> _DATA FOR PROCESSING_

┄┄┄┄┄┄┄┄┄┄┄┄┄┄┄┄┄┄┄┄

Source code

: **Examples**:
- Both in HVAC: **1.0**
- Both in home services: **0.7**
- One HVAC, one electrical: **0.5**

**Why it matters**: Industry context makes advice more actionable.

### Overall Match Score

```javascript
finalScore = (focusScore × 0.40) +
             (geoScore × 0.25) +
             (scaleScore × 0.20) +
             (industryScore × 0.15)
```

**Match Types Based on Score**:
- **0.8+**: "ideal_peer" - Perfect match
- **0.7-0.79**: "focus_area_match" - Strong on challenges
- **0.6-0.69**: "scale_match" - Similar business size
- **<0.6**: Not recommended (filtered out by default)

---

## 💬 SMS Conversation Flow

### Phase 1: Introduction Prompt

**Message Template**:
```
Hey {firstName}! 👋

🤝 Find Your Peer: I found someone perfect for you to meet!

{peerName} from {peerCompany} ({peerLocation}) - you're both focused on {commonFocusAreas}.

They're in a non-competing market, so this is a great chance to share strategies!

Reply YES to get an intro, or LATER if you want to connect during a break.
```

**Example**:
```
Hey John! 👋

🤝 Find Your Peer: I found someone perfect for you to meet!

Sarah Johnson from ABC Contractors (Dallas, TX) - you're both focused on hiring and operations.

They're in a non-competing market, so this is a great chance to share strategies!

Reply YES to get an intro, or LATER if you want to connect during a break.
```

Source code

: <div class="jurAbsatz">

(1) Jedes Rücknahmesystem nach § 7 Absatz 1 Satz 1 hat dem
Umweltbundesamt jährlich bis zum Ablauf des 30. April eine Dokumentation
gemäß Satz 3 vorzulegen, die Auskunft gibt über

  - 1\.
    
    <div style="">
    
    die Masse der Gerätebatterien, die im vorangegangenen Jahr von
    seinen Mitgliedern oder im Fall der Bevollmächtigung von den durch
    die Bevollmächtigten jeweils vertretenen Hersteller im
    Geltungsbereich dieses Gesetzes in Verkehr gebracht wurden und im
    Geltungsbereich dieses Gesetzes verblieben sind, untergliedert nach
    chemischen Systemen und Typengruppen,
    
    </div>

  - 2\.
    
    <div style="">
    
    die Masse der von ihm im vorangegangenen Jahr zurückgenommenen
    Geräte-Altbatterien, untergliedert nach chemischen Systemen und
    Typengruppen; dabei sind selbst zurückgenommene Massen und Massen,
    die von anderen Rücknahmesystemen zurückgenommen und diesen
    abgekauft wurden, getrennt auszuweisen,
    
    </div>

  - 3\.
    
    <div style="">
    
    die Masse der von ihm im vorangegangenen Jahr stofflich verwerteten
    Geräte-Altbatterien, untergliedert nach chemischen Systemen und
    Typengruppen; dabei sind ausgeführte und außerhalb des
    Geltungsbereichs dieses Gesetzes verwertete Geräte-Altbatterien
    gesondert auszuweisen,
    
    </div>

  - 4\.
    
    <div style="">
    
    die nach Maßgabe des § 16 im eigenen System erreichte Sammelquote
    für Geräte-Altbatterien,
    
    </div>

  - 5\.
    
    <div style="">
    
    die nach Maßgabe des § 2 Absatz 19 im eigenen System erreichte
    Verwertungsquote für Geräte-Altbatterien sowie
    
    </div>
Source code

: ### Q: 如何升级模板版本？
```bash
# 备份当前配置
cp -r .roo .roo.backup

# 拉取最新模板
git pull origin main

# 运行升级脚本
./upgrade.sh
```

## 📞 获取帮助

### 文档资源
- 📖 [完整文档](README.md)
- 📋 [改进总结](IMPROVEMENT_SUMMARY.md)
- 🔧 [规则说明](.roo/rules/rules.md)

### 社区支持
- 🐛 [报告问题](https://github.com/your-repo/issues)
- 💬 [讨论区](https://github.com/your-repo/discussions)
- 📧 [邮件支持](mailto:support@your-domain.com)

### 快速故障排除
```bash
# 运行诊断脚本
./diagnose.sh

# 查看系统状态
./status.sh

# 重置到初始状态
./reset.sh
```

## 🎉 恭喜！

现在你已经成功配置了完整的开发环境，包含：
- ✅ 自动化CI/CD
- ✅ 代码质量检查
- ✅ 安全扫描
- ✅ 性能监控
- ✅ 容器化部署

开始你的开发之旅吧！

┄┄┄┄┄┄┄┄┄┄┄┄┄┄┄┄┄┄┄┄

> _TO DO_
When the material above has been read, copy all of it exactly.

> _ANSWER TO THIS TASK_
Source code

: **Examples**:
- Both in HVAC: **1.0**
- Both in home services: **0.7**
- One HVAC, one electrical: **0.5**

**Why it matters**: Industry context makes advice more actionable.

### Overall Match Score

```javascript
finalScore = (focusScore × 0.40) +
             (geoScore × 0.25) +
             (scaleScore × 0.20) +
             (industryScore × 0.15)
```

**Match Types Based on Score**:
- **0.8+**: "ideal_peer" - Perfect match
- **0.7-0.79**: "focus_area_match" - Strong on challenges
- **0.6-0.69**: "scale_match" - Similar business size
- **<0.6**: Not recommended (filtered out by default)

---

## 💬 SMS Conversation Flow

### Phase 1: Introduction Prompt

**Message Template**:
```
Hey {firstName}! 👋

🤝 Find Your Peer: I found someone perfect for you to meet!

{peerName} from {peerCompany} ({peerLocation}) - you're both focused on {commonFocusAreas}.

They're in a non-competing market, so this is a great chance to share strategies!

Reply YES to get an intro, or LATER if you want to connect during a break.
```

**Example**:
```
Hey John! 👋

🤝 Find Your Peer: I found someone perfect for you to meet!

Sarah Johnson from ABC Contractors (Dallas, TX) - you're both focused on hiring and operations.

They're in a non-competing market, so this is a great chance to share strategies!

Reply YES to get an intro, or LATER if you want to connect during a break.
```

Source code

: <div class="jurAbsatz">

(1) Jedes Rücknahmesystem nach § 7 Absatz 1 Satz 1 hat dem
Umweltbundesamt jährlich bis zum Ablauf des 30. April eine Dokumentation
gemäß Satz 3 vorzulegen, die Auskunft gibt über

  - 1\.
    
    <div style="">
    
    die Masse der Gerätebatterien, die im vorangegangenen Jahr von
    seinen Mitgliedern oder im Fall der Bevollmächtigung von den durch
    die Bevollmächtigten jeweils vertretenen Hersteller im
    Geltungsbereich dieses Gesetzes in Verkehr gebracht wurden und im
    Geltungsbereich dieses Gesetzes verblieben sind, untergliedert nach
    chemischen Systemen und Typengruppen,
    
    </div>

  - 2\.
    
    <div style="">
    
    die Masse der von ihm im vorangegangenen Jahr zurückgenommenen
    Geräte-Altbatterien, untergliedert nach chemischen Systemen und
    Typengruppen; dabei sind selbst zurückgenommene Massen und Massen,
    die von anderen Rücknahmesystemen zurückgenommen und diesen
    abgekauft wurden, getrennt auszuweisen,
    
    </div>

  - 3\.
    
    <div style="">
    
    die Masse der von ihm im vorangegangenen Jahr stofflich verwerteten
    Geräte-Altbatterien, untergliedert nach chemischen Systemen und
    Typengruppen; dabei sind ausgeführte und außerhalb des
    Geltungsbereichs dieses Gesetzes verwertete Geräte-Altbatterien
    gesondert auszuweisen,
    
    </div>

  - 4\.
    
    <div style="">
    
    die nach Maßgabe des § 16 im eigenen System erreichte Sammelquote
    für Geräte-Altbatterien,
    
    </div>

  - 5\.
    
    <div style="">
    
    die nach Maßgabe des § 2 Absatz 19 im eigenen System erreichte
    Verwertungsquote für Geräte-Altbatterien sowie
    
    </div>
Source code

: ### Q: 如何升级模板版本？
```bash
# 备份当前配置
cp -r .roo .roo.backup

# 拉取最新模板
git pull origin main

# 运行升级脚本
./upgrade.sh
```

## 📞 获取帮助

### 文档资源
- 📖 [完整文档](README.md)
- 📋 [改进总结](IMPROVEMENT_SUMMARY.md)
- 🔧 [规则说明](.roo/rules/rules.md)

### 社区支持
- 🐛 [报告问题](https://github.com/your-repo/issues)
- 💬 [讨论区](https://github.com/your-repo/discussions)
- 📧 [邮件支持](mailto:support@your-domain.com)

### 快速故障排除
```bash
# 运行诊断脚本
./diagnose.sh

# 查看系统状态
./status.sh

# 重置到初始状态
./reset.sh
```

## 🎉 恭喜！

现在你已经成功配置了完整的开发环境，包含：
- ✅ 自动化CI/CD
- ✅ 代码质量检查
- ✅ 安全扫描
- ✅ 性能监控
- ✅ 容器化部署

开始你的开发之旅吧！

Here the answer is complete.